I set the observations as parameters of the function this way: mn stands for scipy.optimize.minimize
def f(x, d ):
alfa = x[0]
lambda_ = x[1]
return - n * np.log(alfa) * lambda_ + alfa * sum(d)
n = 2000 #number of observations
y = np.random.exponential(2 , n) #vector of observations
res = mn(f, x0 = [2,1/2], args = y)
and the results are:
fun: nan
hess_inv: array([[0.67448386, 0.61331579],
[0.61331579, 0.55866767]])
jac: array([nan, nan])
message: 'Desired error not necessarily achieved due to precision loss.'
nfev: 452
nit: 2
njev: 113
status: 2
success: False
x: array([-2947.66055677, -2680.19131049])
whereas if I set the observations internally and not as a parameter
def f(x):
alfa = x[0]
lambda_ = x[1]
n = 2000
y = np.random.exponential(2 , n)
return - n * np.log(alfa) * lambda_ + alfa * sum(y)
mn(f, x0 = [2,2])
I get some quite good estimations
fun: 5072.745186459168
hess_inv: array([[ 3.18053796e-16, -1.07489375e-15],
[-1.07489371e-15, 3.63271745e-15]])
jac: array([1.65160556e+10, 1.11412293e+10])
message: 'Desired error not necessarily achieved due to precision loss.'
nfev: 122
nit: 3
njev: 28
status: 2
success: False
x: array([1.99998635, 1.99999107])
Even if the optimizer doesn't consider it as a success.
Part 1
First, let me answer the explicit question:
Could someone please explain me why, and eventually tell me what to change to have a converging optimizer ?
The function - n * np.log(alfa) * lambda_ + alfa * sum(d)
can't be minimized.

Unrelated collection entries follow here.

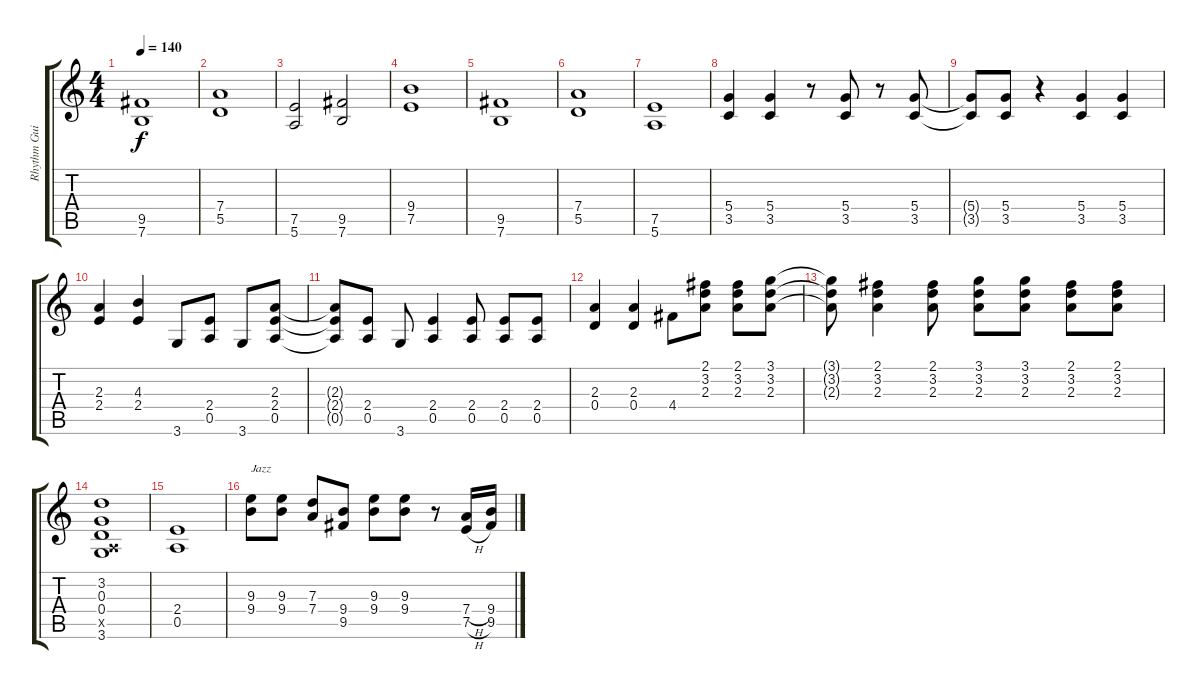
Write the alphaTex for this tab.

\track ("Rhythm Guitar" "Rhythm Gui") {instrument electricguitarjazz}
\staff {score tabs}
\tuning (E4 B3 G3 D3 A2 E2) {hide}
\ts (4 4)
\tempo 140
\clef g2
\ks c
(9.5 7.6).1{dy f} |
(7.4 5.5).1 |
(7.5 5.6).2 (9.5 7.6).2 |
(9.4 7.5).1 |
(9.5 7.6).1 |
(7.4 5.5).1 |
(7.5 5.6).1 |
(5.4 3.5).4 (5.4 3.5).4 r.8 (5.4 3.5).8 r.8 (5.4 3.5).8 |
(5.4{t} 3.5{t}).8 (5.4 3.5).8 r.4 (5.4 3.5).4 (5.4 3.5).4 |
(2.3 2.4).4 (4.3 2.4).4 3.6.8 (2.4 0.5).8 3.6.8 (2.3 2.4 0.5).8 |
(2.3{t} 2.4{t} 0.5{t}).8 (2.4 0.5).8 3.6.8 (2.4 0.5).4 (2.4 0.5).8 (2.4 0.5).8 (2.4 0.5).8 |
(2.3 0.4).4 (2.3 0.4).4 4.4.8 (2.1 3.2 2.3).8 (2.1 3.2 2.3).8 (3.1 3.2 2.3).8 |
(3.1{t} 3.2{t} 2.3{t}).8 (2.1 3.2 2.3).4 (2.1 3.2 2.3).8 (3.1 3.2 2.3).8 (3.1 3.2 2.3).8 (2.1 3.2 2.3).8 (2.1 3.2 2.3).8 |
(3.2 0.3 0.4 0.5{x} 3.6).1 |
(2.4 0.5).1 |
(9.3 9.4).8{txt "Jazz" volume 13 instrument electricguitarjazz} (9.3 9.4).8 (7.3 7.4).8 (9.4 9.5).8 (9.3 9.4).8 (9.3 9.4).8 r.8 (7.4{h} 7.5{h}).16 (9.4 9.5).16
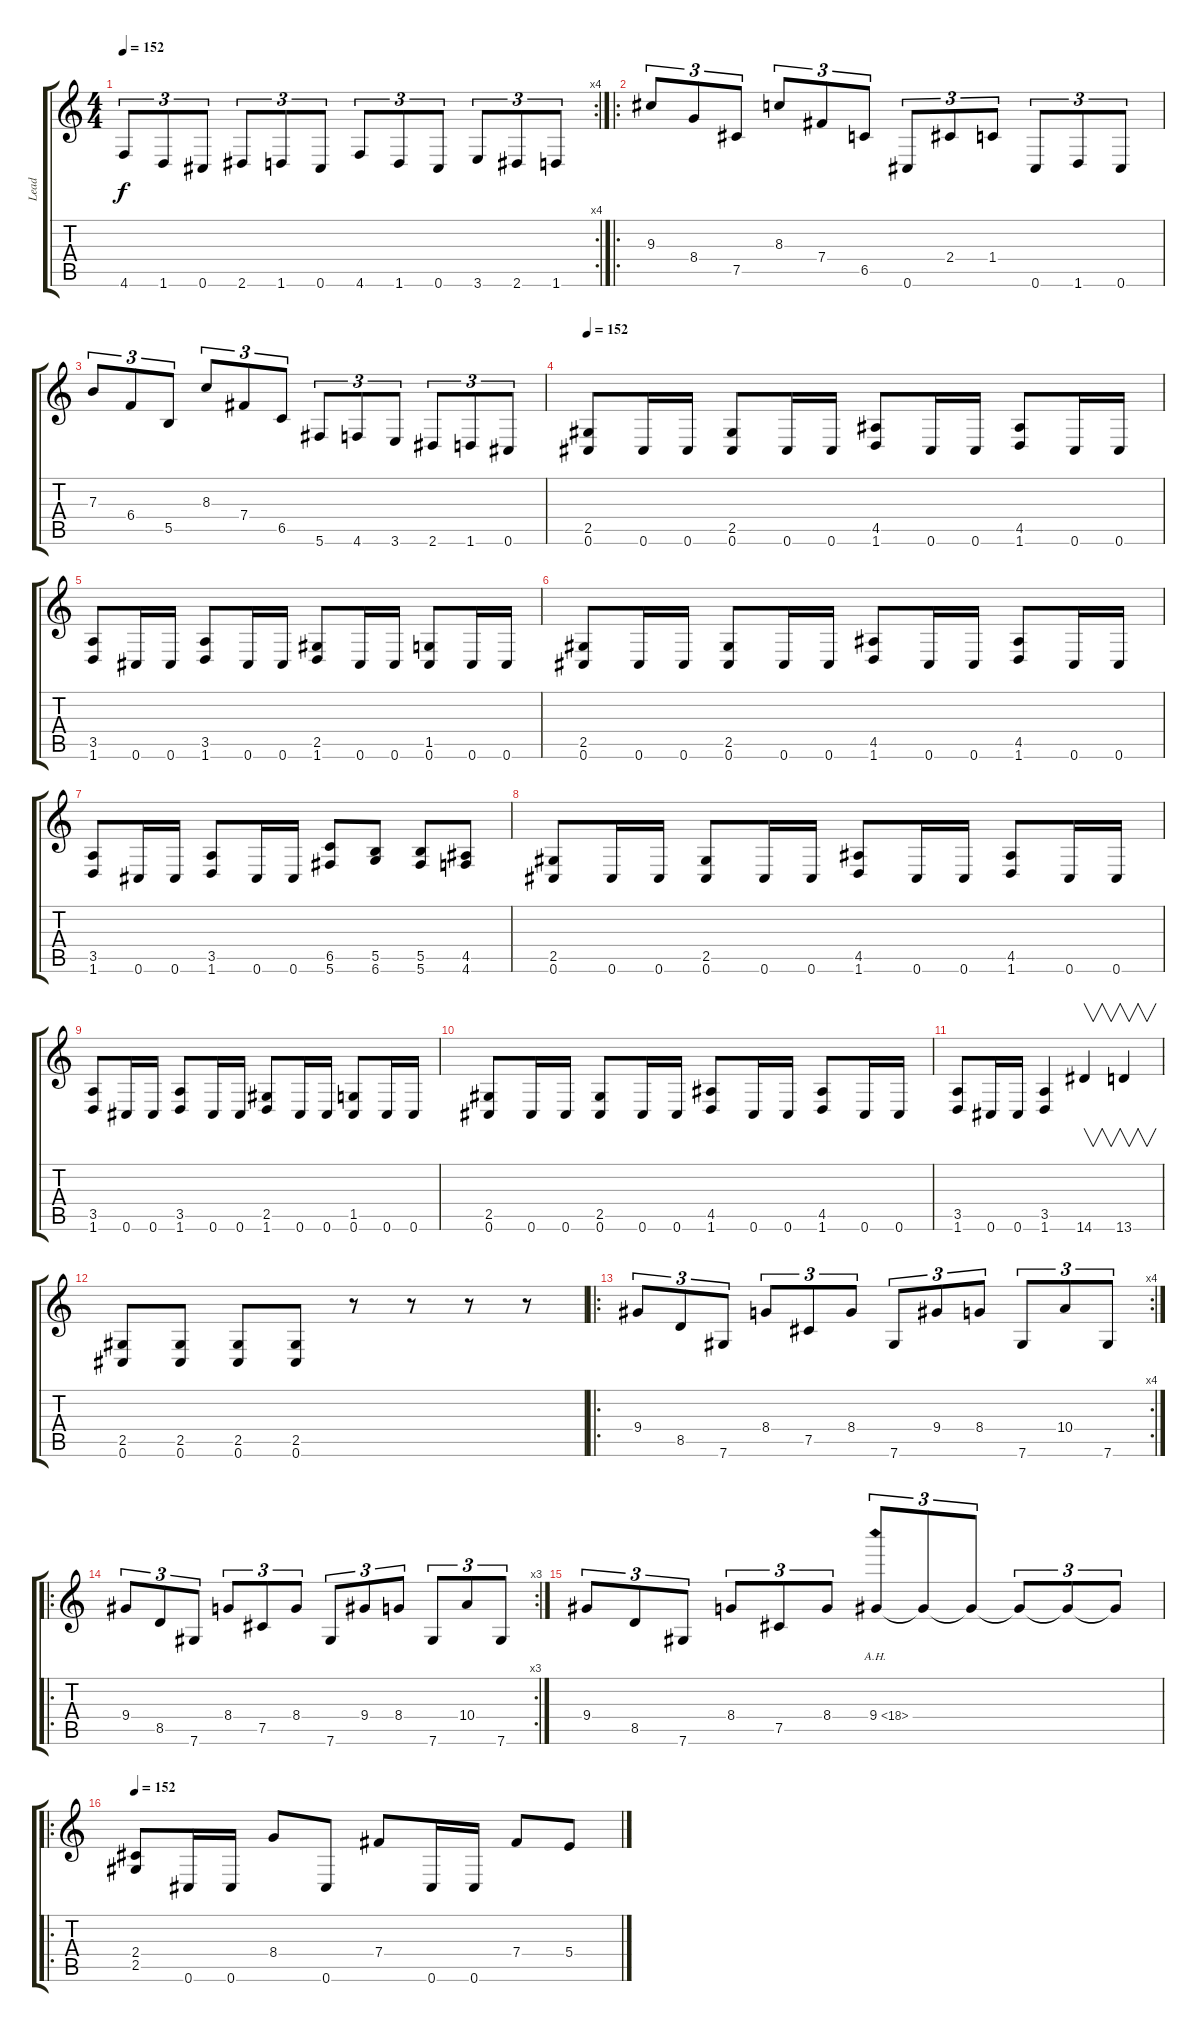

For a given finite lambda, the function has a unique minimum in alpha because the terms -log(alfa)
and +alfa
grow at different rates. Now let's look at lambda in isolation. The function is linear in lambda and therefore has a minimum only at lambda_ = +inf
.
The optimizer is trying to increase lambda towards infinity, but increasing lambda also increases the alfa-minimum and things diverge quickly...
At least in theory. In practice, sooner or later the optimizer tries a negative alpha, which causes the logarithm to become invalid. For some reason this makes the optimizer think that it is a good idea to decrease alpha even further.
Two steps to achieve a converging optimizer:
bounds=[(0, np.inf), (-np.inf, np.inf)])
Part 2
What's happening in the "not as parameter" scenario is an entirely different story. With
y = np.random.exponential(2 , n)
the cost function generates new random values each time it is called. This makes the cost function stochastic but the optimizer expects a deterministic function.
Each time the optimizer calls the function it gets a partially random result. This confuses the optimizer and after three iterations (nit: 3
) it gives up. In three steps, the estimate has only slightly deviated from the initial values.